Félix Tshisekedi tente de tirer profit de la nouvelle administration Etats-Unienne en proposant un accord consistant en la protection de la RDC par les USA contre l’exploitation des minerais. La Maison Blanche par la voix de Massad Boulos, le conseiller Afrique de Donald Trump, s’est montrée intéressée par cette proposition et des discussions sont en cours. Dans le même temps on note une condamnation beaucoup plus ferme de Washington sur les menées militaires du Rwanda en RDC.
Une situation humanitaire catastrophique
Depuis des décennies avec les guerres successives, la violence ne cesse de s’abattre sur les populations. Les coupables sont autant les membres des Forces armées du Congo que des milices, qui en dépit de leur appellation pompeuse, pillent violent et tuent. Les derniers exemples illustrent le mépris des civils, que cela soit par les combattants de la coalition du M23/AFC et du Rwanda qui n’ont pas hésité à bombarder à l’artillerie lourde des camps de déplacés aux alentours de la ville de Saké le 3 mai 2024, ou les pillages perpétrés par les Wazalendo à Goma juste avant l’arrivée de la rébellion. Lors de la prise de Goma les nouvelles autorités ont donné 48 heures aux réfugiés pour partir et rejoindre leur village pourtant totalement détruit, sans vivres et sans aucune garantie de sécurité pendant leur périple. Lors des négociations entre Kinshasa et les rebelles, ces derniers ont quitté la ville de Walikale, les miliciens se sont adonnés aux vols et aux agressions contre les habitants des villages situés le long de leur retraite. Les jeunes hommes sont recrutés de force et le corps des femmes et des jeunes filles sont transformés en champs de bataille. Comme l’explique le docteur Mady Biaye spécialiste au Fonds des Nations Unies pour la population : « C’est une façon, par exemple, de dominer ou bien de détruire le tissu familial et la communauté afin de récupérer des terres »

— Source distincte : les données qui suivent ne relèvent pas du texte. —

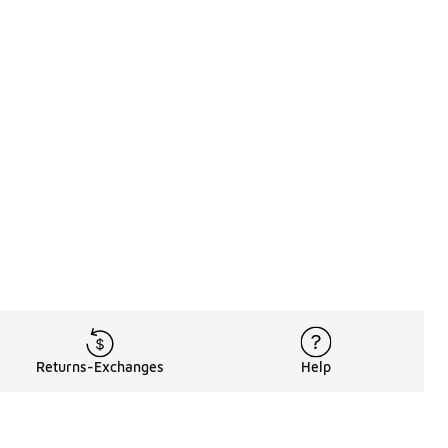
Returns-Exchanges
Help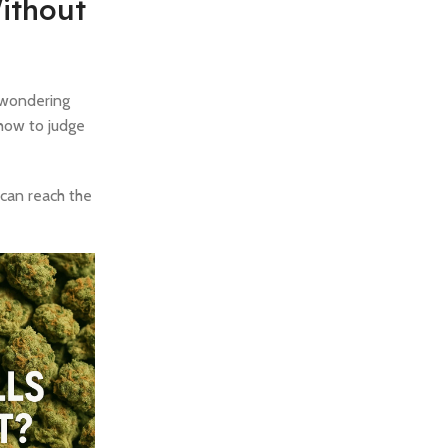
ithout
e wondering
 how to judge
 can reach the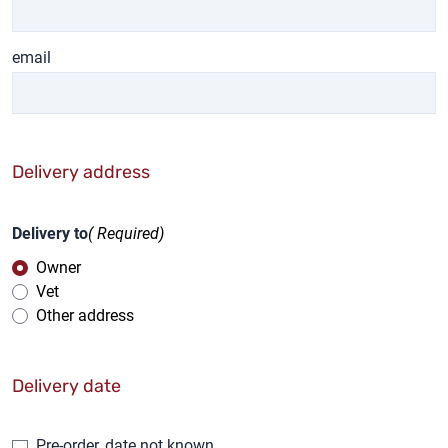
email
Delivery address
Delivery to
( Required)
Owner
Vet
Other address
Delivery date
Pre-order, date not known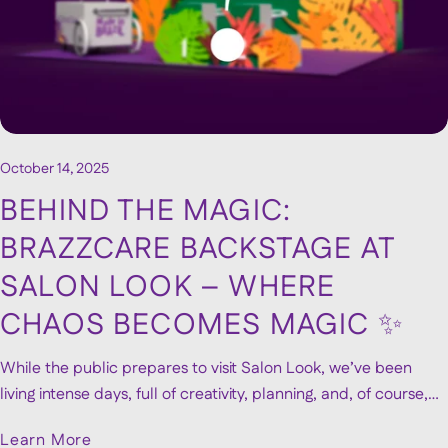
October 14, 2025
BEHIND THE MAGIC:
BRAZZCARE BACKSTAGE AT
SALON LOOK – WHERE
CHAOS BECOMES MAGIC ✨
While the public prepares to visit Salon Look, we’ve been
living intense days, full of creativity, planning, and, of course,
passion. With just a few days to go (only 4 left!), we want to lift
Learn More
the curtain a little and show you what it really takes to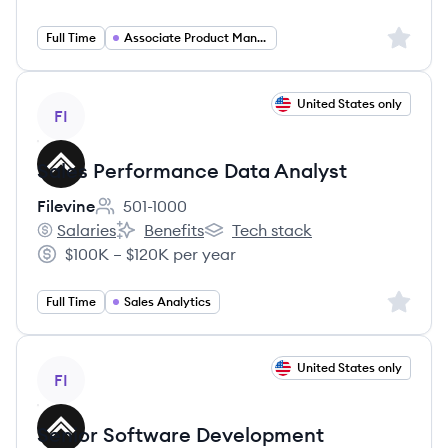
Salary:
Sign up 
Full Time
Associate Product Manager
View job
United States only
FI
Sales Performance Data Analyst
Filevine
501-1000
Employee count:
Salaries
Benefits
Tech stack
Filevine's
Filevine's
Filevine's
$100K – $120K per year
Salary:
Sign up 
Full Time
Sales Analytics
View job
United States only
FI
Senior Software Development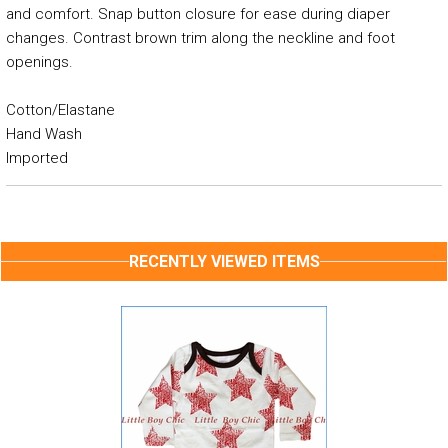
and comfort. Snap button closure for ease during diaper
changes. Contrast brown trim along the neckline and foot
openings.
Cotton/Elastane
Hand Wash
Imported
RECENTLY VIEWED ITEMS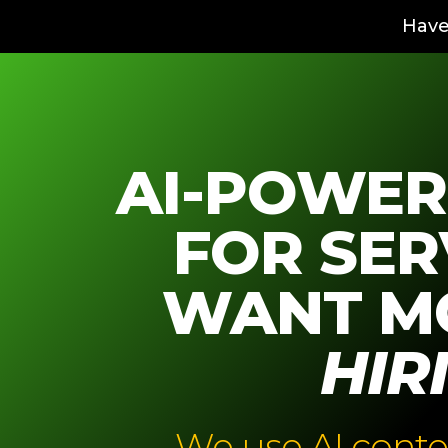
Have
AI-POWER
FOR SER
WANT M
HIR
We use AI conte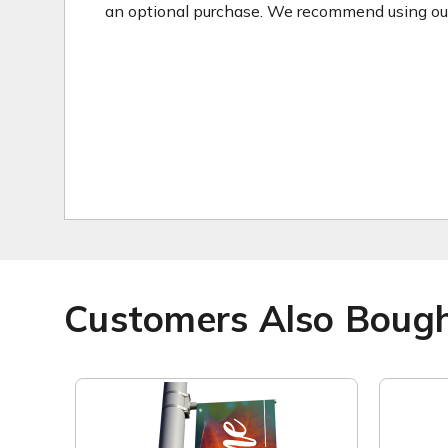
an optional purchase. We recommend using our 2
Customers Also Boug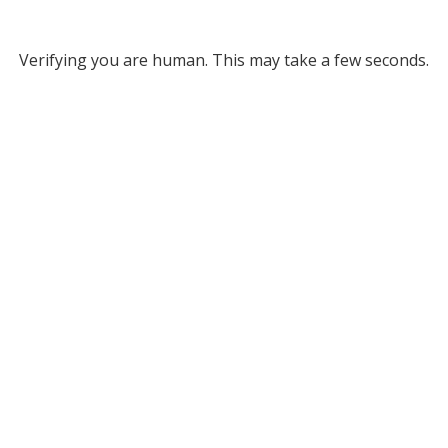
Verifying you are human. This may take a few seconds.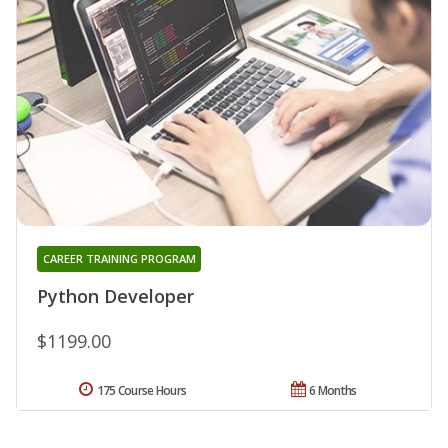
CAREER TRAINING PROGRAM
Python Developer
$1199.00
175 Course Hours
6 Months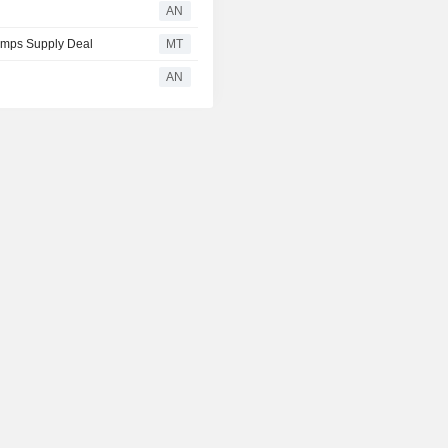
AN
tamps Supply Deal
MT
AN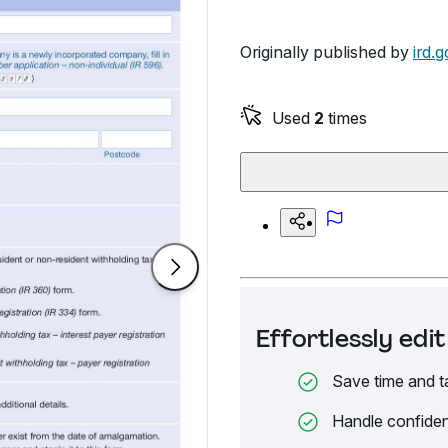
Originally published by
ird.g
Used
2
times
Effortlessly ed
Save time and t
Handle confiden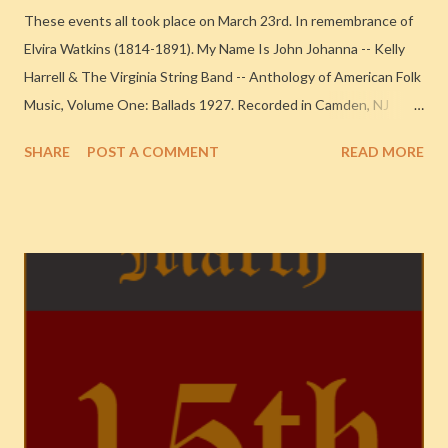
These events all took place on March 23rd. In remembrance of
Elvira Watkins (1814-1891). My Name Is John Johanna -- Kelly
Harrell & The Virginia String Band -- Anthology of American Folk
Music, Volume One: Ballads 1927. Recorded in Camden, NJ
Never In a Million Years -- Mildred Bailey & Her Orchestra -- The
SHARE
POST A COMMENT
READ MORE
Complete Columbia Recordings of Mildred Bailey 1937.
Recorded in Chicago Too Marvelous for Words (alt tk) (v. Hot
Lips Page) -- Chu Berry & His Stompy Stevedores -- Classic
Columbia and Victor Sessions 1937. Recorded in New York City
Hoy-Hoy -- Cab Calloway & His Orchestra -- 1938-1939
{Chronological Classics, 576} 1938. Recorded in New York City
Moments Like This (v. Nan Wynn) -- Teddy Wilson & His
Orchestra -- Teddy Wilson (1934-1939) 1938. Recorded in New
York City Milkman, Keep Those Bottles Quiet -- Woody Herman
& His Orchestra -- The Complete Decca, Mars, and MGM
Sessions (1943-1954) 1944. Recorded in New York City There's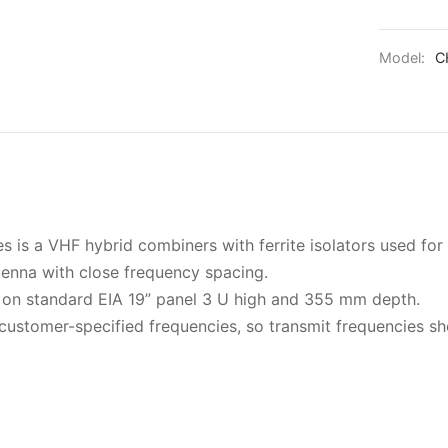
Model:
C
is a VHF hybrid combiners with ferrite isolators used fo
tenna with close frequency spacing.
on standard EIA 19” panel 3 U high and 355 mm depth.
customer-specified frequencies, so transmit frequencies s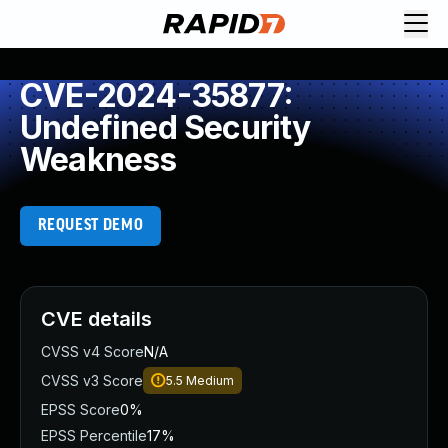
CVE-2024-35877:
Undefined Security
Weakness
REQUEST DEMO
CVE details
CVSS v4 Score
N/A
CVSS v3 Score
5.5
Medium
EPSS Score
0%
EPSS Percentile
17%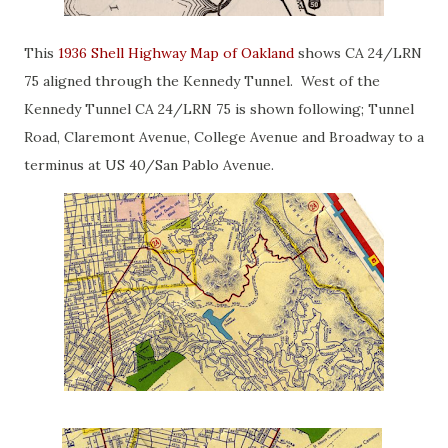
This
1936 Shell Highway Map of Oakland
shows CA 24/LRN
75 aligned through the Kennedy Tunnel. West of the
Kennedy Tunnel CA 24/LRN 75 is shown following; Tunnel
Road, Claremont Avenue, College Avenue and Broadway to a
terminus at US 40/San Pablo Avenue.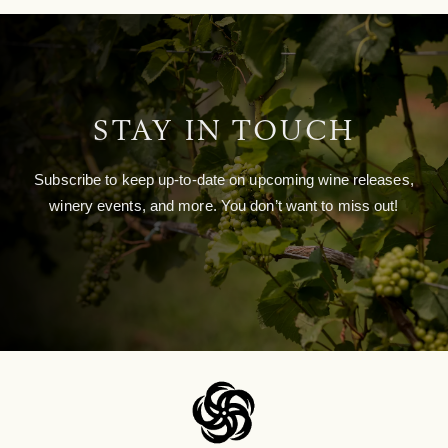
STAY IN TOUCH
Subscribe to keep up-to-date on upcoming wine releases,
winery events, and more. You don’t want to miss out!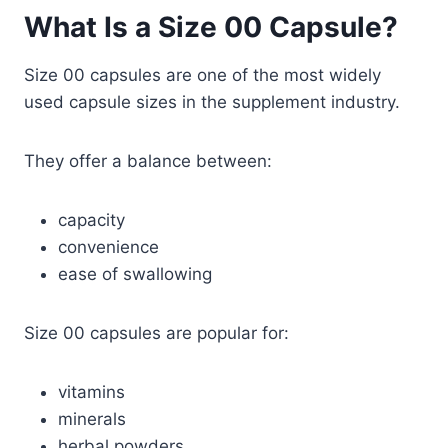
What Is a Size 00 Capsule?
Size 00 capsules are one of the most widely
used capsule sizes in the supplement industry.
They offer a balance between:
capacity
convenience
ease of swallowing
Size 00 capsules are popular for:
vitamins
minerals
herbal powders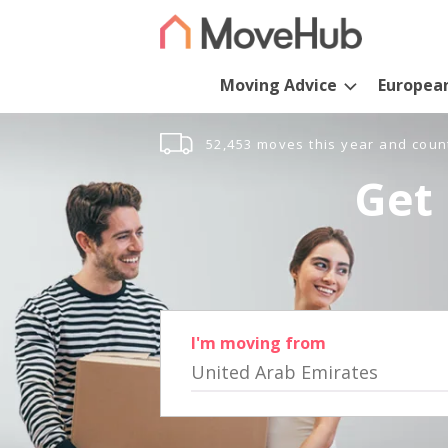
Moving Advice
Europea
52,453 moves this year and coun
Get 
I'm moving from
United Arab Emirates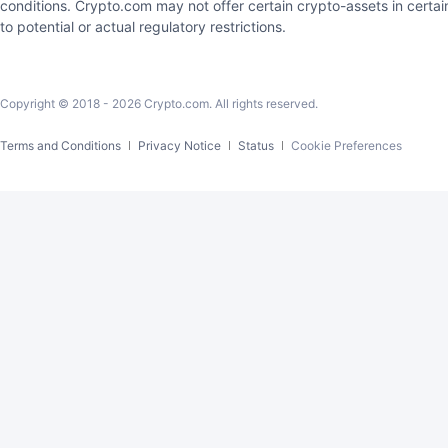
conditions. Crypto.com may not offer certain crypto-assets in certain
to potential or actual regulatory restrictions.
Copyright © 2018 -
2026
Crypto.com. All rights reserved.
Cookie Preferences
Terms and Conditions
Privacy Notice
Status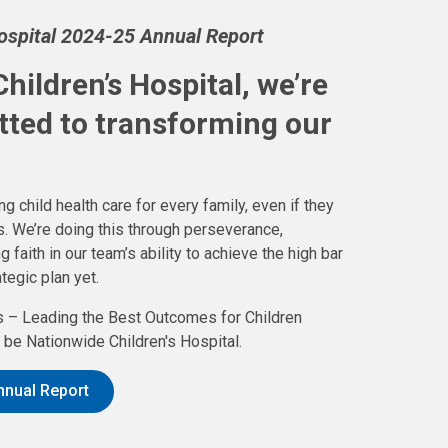
Hospital 2024-25 Annual Report
hildren’s Hospital, we’re
tted to transforming our
g child health care for every family, even if they
. We’re doing this through perseverance,
aith in our team’s ability to achieve the high bar
tegic plan yet.
 – Leading the Best Outcomes for Children
be Nationwide Children's Hospital.
nnual Report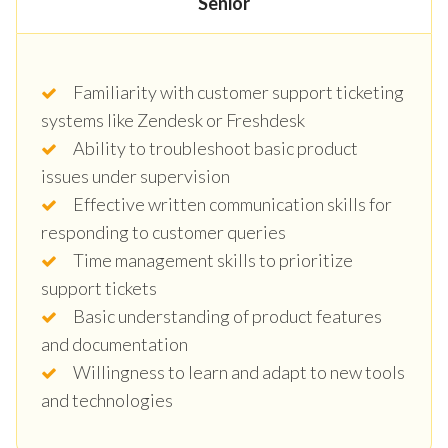
Senior
Familiarity with customer support ticketing
systems like Zendesk or Freshdesk
Ability to troubleshoot basic product
issues under supervision
Effective written communication skills for
responding to customer queries
Time management skills to prioritize
support tickets
Basic understanding of product features
and documentation
Willingness to learn and adapt to new tools
and technologies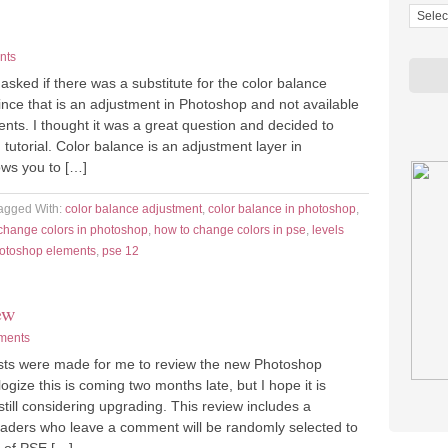
nts
sked if there was a substitute for the color balance
ince that is an adjustment in Photoshop and not available
nts. I thought it was a great question and decided to
 tutorial. Color balance is an adjustment layer in
ows you to […]
agged With:
color balance adjustment
,
color balance in photoshop
,
change colors in photoshop
,
how to change colors in pse
,
levels
hotoshop elements
,
pse 12
ew
ments
ts were made for me to review the new Photoshop
ogize this is coming two months late, but I hope it is
 still considering upgrading. This review includes a
ders who leave a comment will be randomly selected to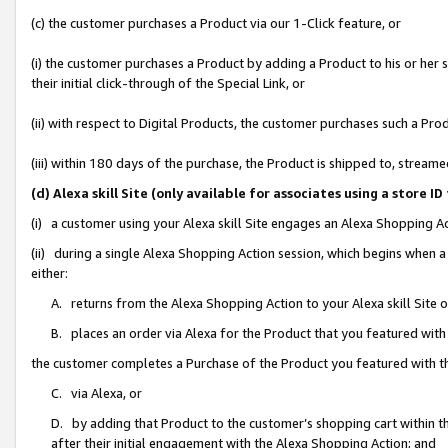
(c) the customer purchases a Product via our 1-Click feature, or
(i) the customer purchases a Product by adding a Product to his or her
their initial click-through of the Special Link, or
(ii) with respect to Digital Products, the customer purchases such a P
(iii) within 180 days of the purchase, the Product is shipped to, stre
(d) Alexa skill Site (only available for associates using a stor
(i) a customer using your Alexa skill Site engages an Alexa Shopping A
(ii) during a single Alexa Shopping Action session, which begins when
either:
A. returns from the Alexa Shopping Action to your Alexa skill Site 
B. places an order via Alexa for the Product that you featured with
the customer completes a Purchase of the Product you featured with t
C. via Alexa, or
D. by adding that Product to the customer’s shopping cart within th
after their initial engagement with the Alexa Shopping Action; and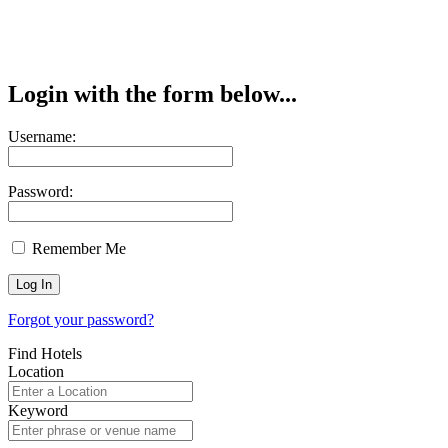
Login with the form below...
Username:
Password:
Remember Me
Forgot your password?
Find Hotels
Location
Keyword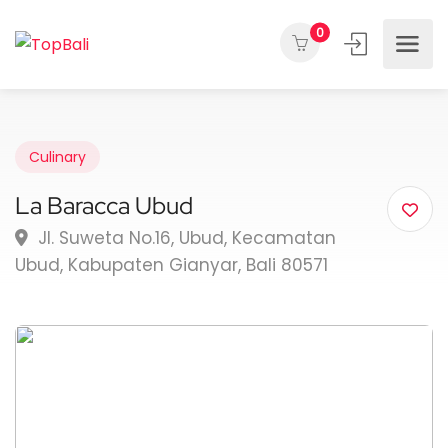
0
Culinary
La Baracca Ubud
Jl. Suweta No.16, Ubud, Kecamatan
Ubud, Kabupaten Gianyar, Bali 80571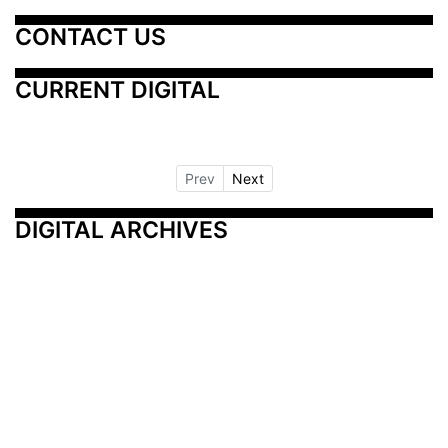
CONTACT US
CURRENT DIGITAL
Prev
Next
DIGITAL ARCHIVES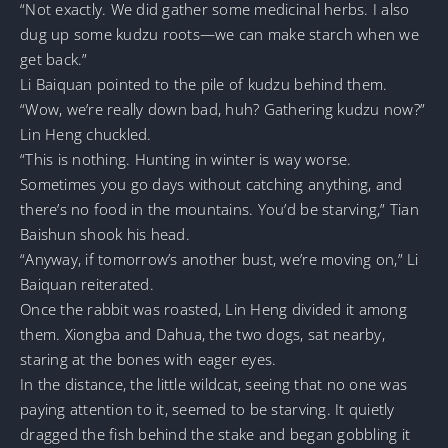
“Not exactly. We did gather some medicinal herbs. I also
dug up some kudzu roots—we can make starch when we
get back.”
Li Baiquan pointed to the pile of kudzu behind them.
“Wow, we’re really down bad, huh? Gathering kudzu now?”
Lin Heng chuckled.
“This is nothing. Hunting in winter is way worse.
Sometimes you go days without catching anything, and
there’s no food in the mountains. You’d be starving,” Tian
Baishun shook his head.
“Anyway, if tomorrow’s another bust, we’re moving on,” Li
Baiquan reiterated.
Once the rabbit was roasted, Lin Heng divided it among
them. Xiongba and Dahua, the two dogs, sat nearby,
staring at the bones with eager eyes.
In the distance, the little wildcat, seeing that no one was
paying attention to it, seemed to be starving. It quietly
dragged the fish behind the stake and began gobbling it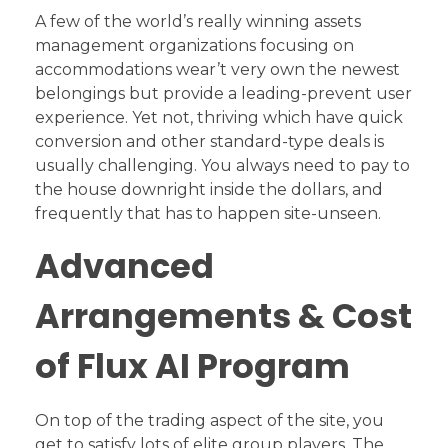
A few of the world’s really winning assets
management organizations focusing on
accommodations wear’t very own the newest
belongings but provide a leading-prevent user
experience. Yet not, thriving which have quick
conversion and other standard-type deals is
usually challenging. You always need to pay to
the house downright inside the dollars, and
frequently that has to happen site-unseen.
Advanced
Arrangements & Cost
of Flux AI Program
On top of the trading aspect of the site, you
get to satisfy lots of elite group players. The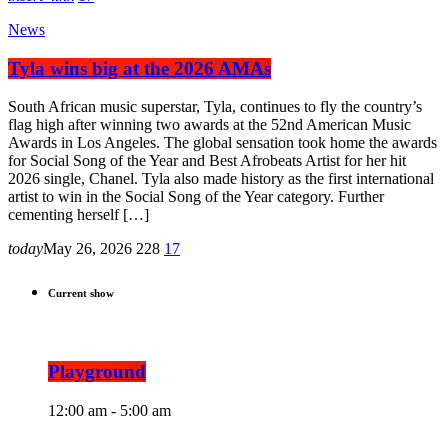
News
Tyla wins big at the 2026 AMAs
South African music superstar, Tyla, continues to fly the country’s
flag high after winning two awards at the 52nd American Music
Awards in Los Angeles. The global sensation took home the awards
for Social Song of the Year and Best Afrobeats Artist for her hit
2026 single, Chanel. Tyla also made history as the first international
artist to win in the Social Song of the Year category. Further
cementing herself […]
today
May 26, 2026
228
17
Current show
Playground
12:00 am - 5:00 am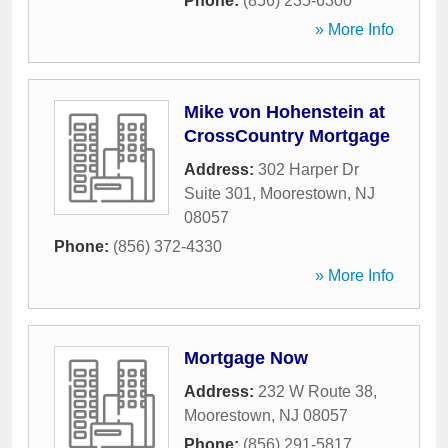
Phone:
(856) 235-6300
» More Info
Mike von Hohenstein at
CrossCountry Mortgage
Address:
302 Harper Dr
Suite 301
,
Moorestown
,
NJ
08057
Phone:
(856) 372-4330
» More Info
Mortgage Now
Address:
232 W Route 38
,
Moorestown
,
NJ
08057
Phone:
(856) 291-5817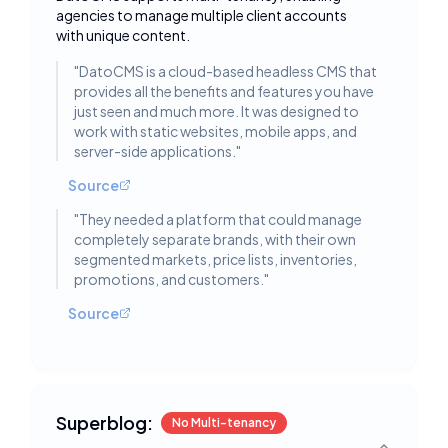
Toggle deta
agencies to manage multiple client accounts
with unique content.
"
DatoCMS is a cloud-based headless CMS that
provides all the benefits and features you have
just seen and much more. It was designed to
work with static websites, mobile apps, and
server-side applications.
"
Source
"
They needed a platform that could manage
completely separate brands, with their own
segmented markets, price lists, inventories,
promotions, and customers.
"
Source
Superblog:
No Multi-tenancy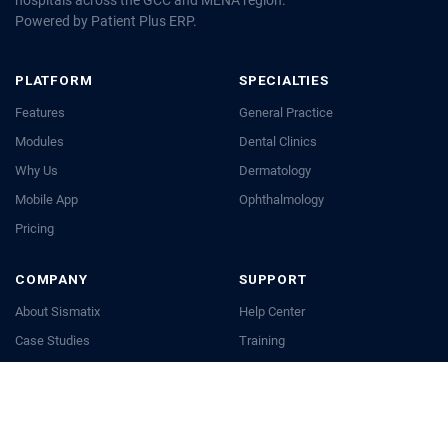
Powered by Patient Plus ERP.
PLATFORM
SPECIALTIES
Features
General Practice
Modules
Dental Clinics
Why Us
Dermatology
Mobile App
Ophthalmology
Pricing
COMPANY
SUPPORT
About Sismatix
Help Center
Case Studies
Training
Blog
API Docs
Careers
Contact Us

Les Nations-Unis estiment qu’une femme est violée toutes les quatre minutes. En 2023 leur nombre s’élevait à 123 000 et est en augmentation en 2024 pour atteindre 130 000, et encore il ne s’agit que de cas déclarés. La réalité est bien supérieure.
La responsabilité partagée des potentats locaux et des dirigeants des pays riches est patente et illustre la face sombre du capitalisme avide de minerais pour ses industries high- tech.